With the sounding of the horn, some 1,600 runners in the 31st Chilmark Road Race took off. The herd shot toward the press truck like raptors in a Steven Spielberg film and the red pickup sped up to avoid being overtaken. John Ciccarelli was at the front, his face just feet from the photographers’ lenses. Behind him two boys in pink shirts attempted a 100-meter dash in the beginning of the 3.1-mile race and soon dropped off to the side.
Mr. Ciccarelli, however, kept up the pace, finishing the first mile in just under five minutes. The second and third place runners were 25 seconds behind him, a time difference that would grow to well over a minute when the Connecticut law student passed the finish line at Beetlebung corner, 15 minutes and 27 seconds after he started.
Halfway through the race, the press truck pulled up to the side of Mr. Ciccarelli and his slender figure moved seamlessly in pace with the vehicle. The sound of his quick breaths was steady, the soft click of the cameras intermittent. In the background the trees surrounding Middle Road opened to pastures and farms with ocean visible in the distance, as if Chilmark were trying to distract him. People cheered from the ends of driveways, their hollow applause passing like Doppler. They turned to see the next runners, only to find a long stretch of lonely road.
“Go get that lobster!” one observer yelled, referring to the two-and-a-half-pound prize awaiting Mr.
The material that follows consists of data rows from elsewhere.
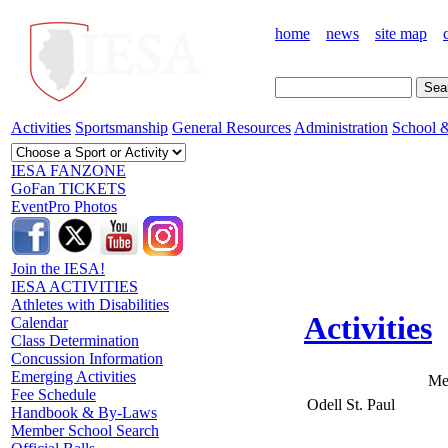
home
news
site map
Activities
Sportsmanship
General Resources
Administration
School &
IESA FANZONE
GoFan TICKETS
EventPro Photos
Join the IESA!
IESA ACTIVITIES
Athletes with Disabilities
Activities
Calendar
Class Determination
Concussion Information
Emerging Activities
Me
Fee Schedule
Odell St. Paul
Handbook & By-Laws
Member School Search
Ciccarelli at the finish line.
He thought about it for a moment and without losing his pace turned to the media folks hunched in the bed of the truck. “How big is the lobster?”
This was Mr. Cicarrelli’s second time running the race. Unlike many participants in the event, the 25-year-old Southbury, Conn. resident didn’t just run on a whim. He trains year-round and after the race he seemed barely out of breath, drinking an organic sports drink and smiling.
“I’ve been training for longer distances like 10 (kilometers) and half-marathons,” he said. “With a 5K, it’s nice to get done quick.”
Others had different methods of preparation.
“I’ve been training for this for 24 hours,” said Rogers Brandon before the race. “A strict beer and wine diet.”
He has run the race on and off for 12 years.
Asked his reason for running the race, he answered in baritone, quoting Fiddler on the Roof.
“Tradition!”
He finished with a time of 29:13.
Chris Madaus of Needham was in town for the weekend trying to beat a personal record.
When he first ran the race, he finished with a time of 19:11. Three years later he tried to beat that time, only to tie it perfectly.
“So I’m looking forward to beating it today,” he said. But he finished with a time of 19:35.
“Be back next year,” he said.
The race lasted over an hour and runners continued to pour in past the finish. Their expressions ranged from exhaustion to self-satisfaction. Sweat stains were varying Rorschach blots across their shirts.
The race got the best of some and emergency personnel greeted them with ice packs and bandages.
There were hugs and handshakes all around.
At the award ceremony outside the Chilmark Community Center, Jim Austin stood on a bench and clapped for the winners.
He wore a blue and green ’78 Chilmark Road Race shirt, an artifact from the event’s first year.
“It comes out once a year,” he said. He has run the race nearly every year since its inception. There were a couple years back in the 80s when scheduling conflicts prevented him from running it in the official sense. But he said organizer Hugh Weisman would meet up with him later and time it while he and his family ran the course.
“So I’ve run the road race with a time every year,” he said. “There were just a couple years where there weren’t as many people around.”
The 65-year-old Vineyard Haven resident came first in his age group as he has for many years.
He finished with a time of 21:17.
“I was a little bit slower than last year,” he said. “But still a little bit faster than everyone else in my age group.”
Complete results of the Chilmark Road Race will be published in a future edition of the Gazette.